Leí este libro cuando aún no era libro. El autor me lo pidió. No contaría este episodio si no fuera porque él, ahora en sus páginas, me agrega en la lista de quienes lo conocimos cuando, según él dice, era solo un boceto plagado de buenas intenciones.
Pero, doy fe, siempre fue mucho más que eso. Ahora ese boceto es un libro hecho y derecho, de casi 250 páginas, titulado Ojos nuevos. Son una alerta, una llamada, una advertencia a gritos contra la pornografía.
Lo clama, ya en la misma portada, el sacerdote Juan Ignacio Izquierdo Hübner: el amor es más fuerte que la pornografía. Las raíces bíblicas de la frase se encuentran en el Cantar de los Cantares: Fuerte es como la muerte el amor.
En Chile la oímos muy de cerca: san Juan Pablo II, el Papa polaco, se puede decir que se la gritó a los jóvenes en el Estadio Nacional. Yo estaba ahí, tratando de aparentar ser más joven de lo que en la realidad era.
Hago un paréntesis: ¿entonces, cuando vino el Papa Juan Pablo, aún no existían los celulares? ¿Por qué hago este alcance? Porque uno de los personajes centrales de este libro es el celular. Hay otros, por supuesto, como Vicente, Grimson, Lumen, Narrador, Autor, pero agrego el celular o móvil o como quiera que se le llame, como personaje protagónico.

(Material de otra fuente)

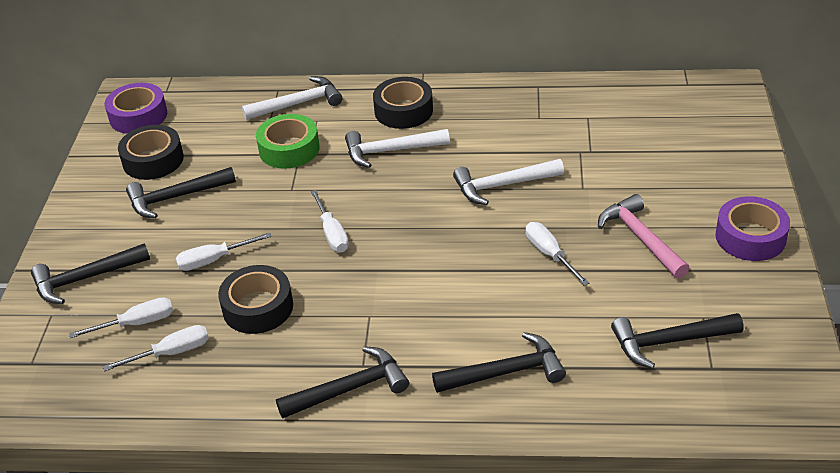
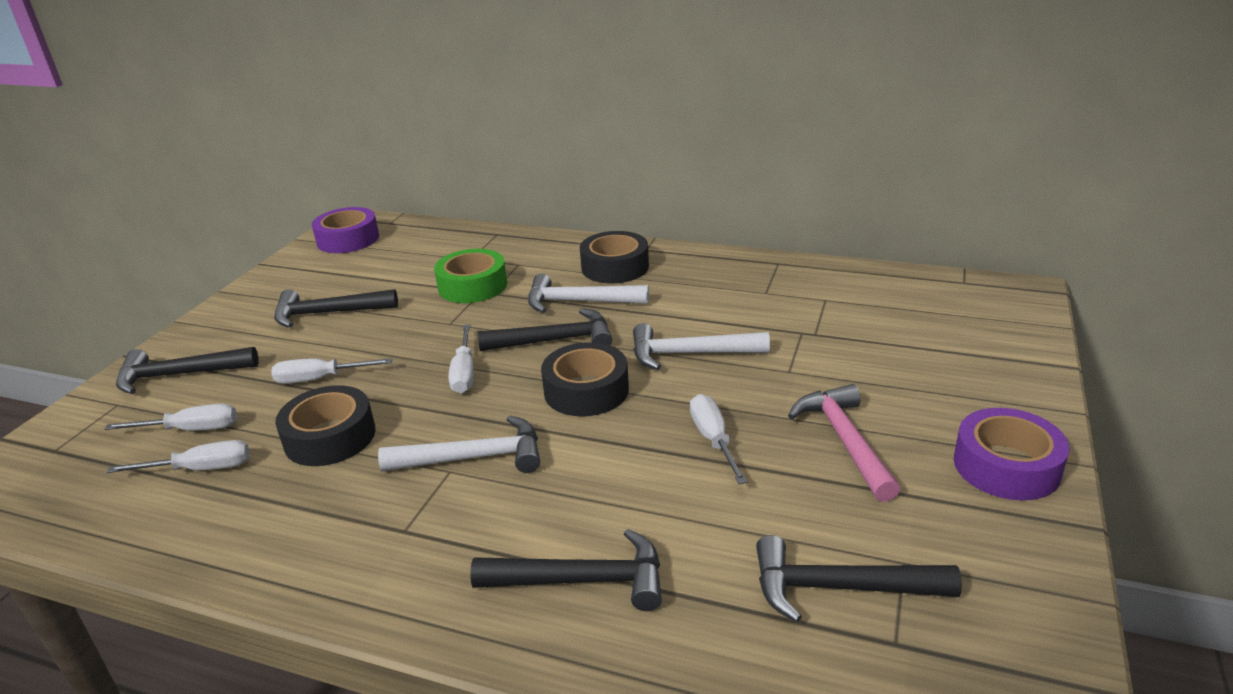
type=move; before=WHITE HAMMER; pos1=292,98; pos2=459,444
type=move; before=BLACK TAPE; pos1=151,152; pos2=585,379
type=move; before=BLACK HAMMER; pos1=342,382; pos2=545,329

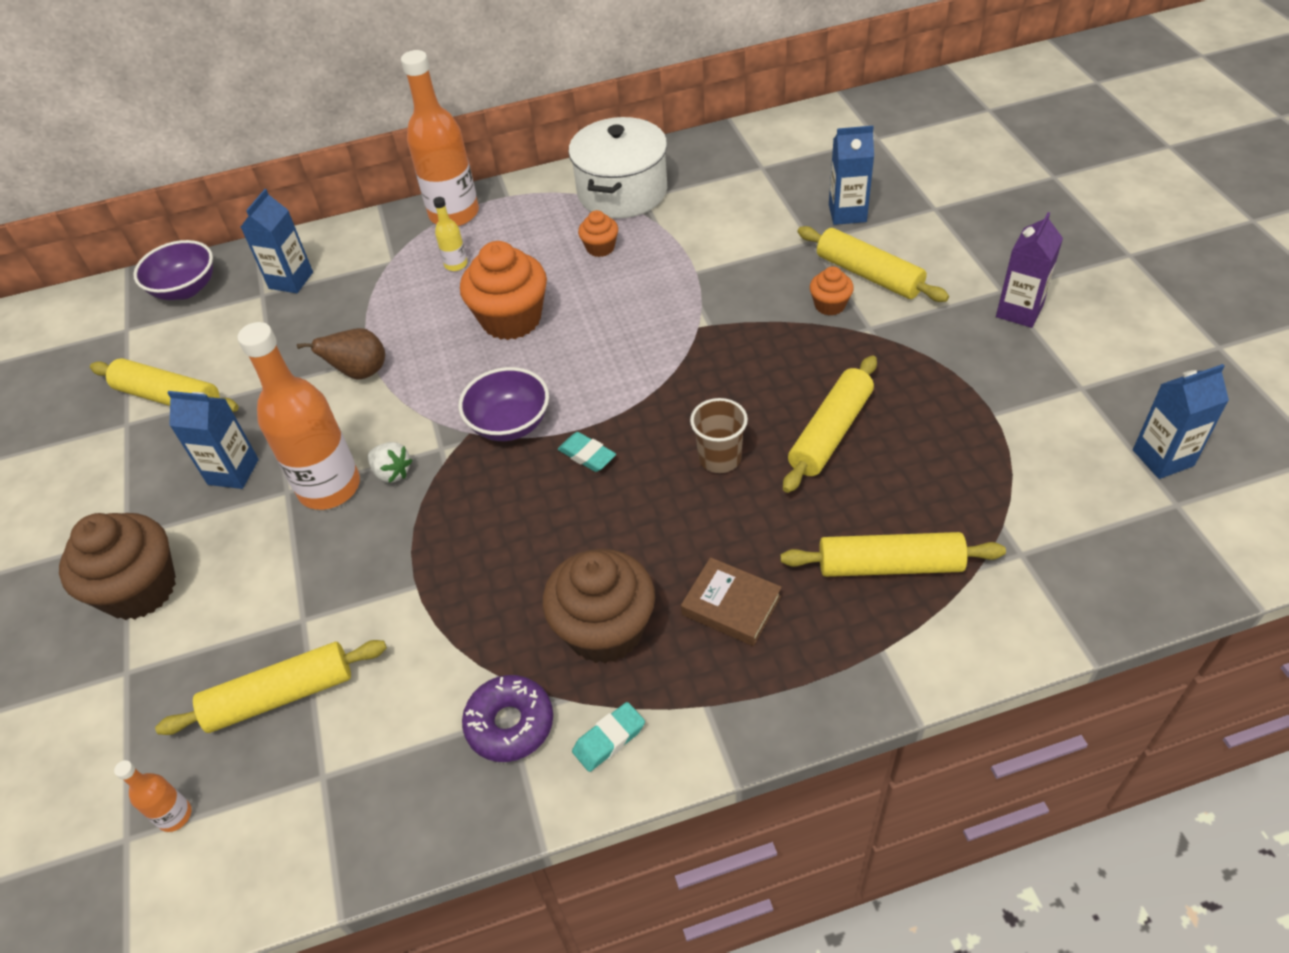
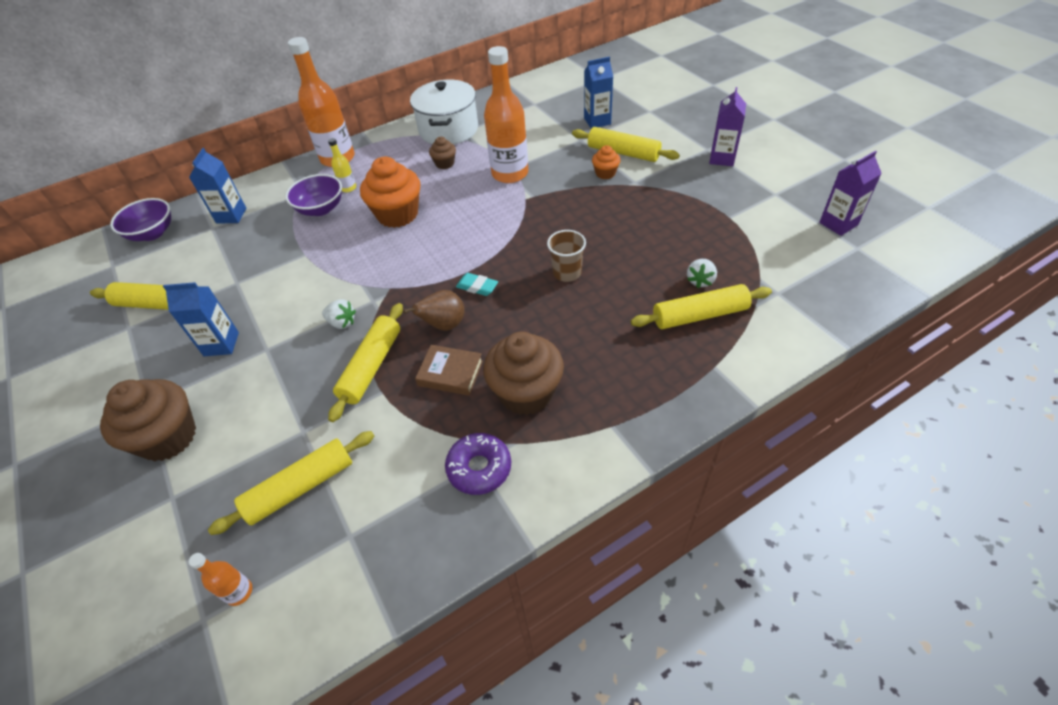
type=recolor; before=ORANGE CUPCAKE; after=BROWN CUPCAKE; pos1=598,233; pos2=442,153
type=move; before=ORANGE BOTTLE; pos1=298,416; pos2=506,114
type=move; before=BROWN PEAR; pos1=341,354; pos2=434,310
type=move; before=YELLOW ROLLING PIN; pos1=830,424; pos2=365,362
type=recolor; before=BLUE CARTON; after=PURPLE CARTON; pos1=1181,421; pos2=850,193
type=move; before=PURPLE BOWL; pos1=504,404; pos2=313,195
type=move; before=BROWN BOOK; pos1=731,601; pos2=449,370
type=delete; before=TURQUOISE ERASER; pos1=608,737
type=insert; after=WHITE STRAWBERRY; pos2=702,273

El autor comenzó hace unos cinco años a estudiar el tema. Su conclusión: es urgente retrasar la entrega de Internet y redes sociales a los niños. Idealmente hasta después de los 18. Sobre esto podríamos conversar y promover acuerdos.
No se trata de una lucha encarnizada contra el celular, sino que es simplemente un parelé. Lo principal vienen a ser el cuándo y el para qué.
Como adelantaba, leí detenidamente el texto cuando recién iba a ser un libro. Por eso ahora me voy directo a las primeras páginas (la 21), cuando Grimson, diablo, empuja a su víctima (Vicente) a aceptar el empleo que le ofrecen en un estudio de abogados donde exprimen a los novatos como naranjas.
Nos encontramos a un Vicente que llega extenuado de trabajar y se dispone a descansar (ahora voy apenas en la página 22). Entonces el protagonista sacó el móvil sin pensar, como quien siente un picor fantasma en las manos. Antes de saber qué buscaba, la pantalla estaba brillando delante de sus narices.
Viene la lucha entre el bien y el mal. A un lado, el hombre, que es apenas un joven cualquiera de nuestros tiempos, de hoy día mismo, premunido de un celular, y por el otro lado… el demonio. La trama es conocida. Nos acordamos de Fausto y Mefistófeles. Pero aquí estamos hoy y ahora.
Como dice el autor, los adolescentes no están creciendo bien. Tienen un enemigo en el bolsillo, como quien siente un picor, que los interrumpe, distrae, quita energías, anestesia y seduce hacia distintas clases de adicciones.
Este libro -de la también joven editorial Semillas- debería leerse, pienso yo, en diferentes establecimientos educacionales (en los que el autor tiene experiencia, ya que ha sido capellán en algunos de ellos) porque todavía hay mucho que se puede hacer. Que se puede rescatar …
Si bien se podría decir que el libro va dirigido a lectores jóvenes, no hay que olvidar a padres, apoderados y profesores. Y, ¿por qué no, abuelos? También es para aquellos que día y noche, o al menos parte del día o de la noche, andan pegados a su celular o móvil o simplemente pantalla. Por eso el autor hace una invitación: soñemos por un momento en un mundo libre de pornografía.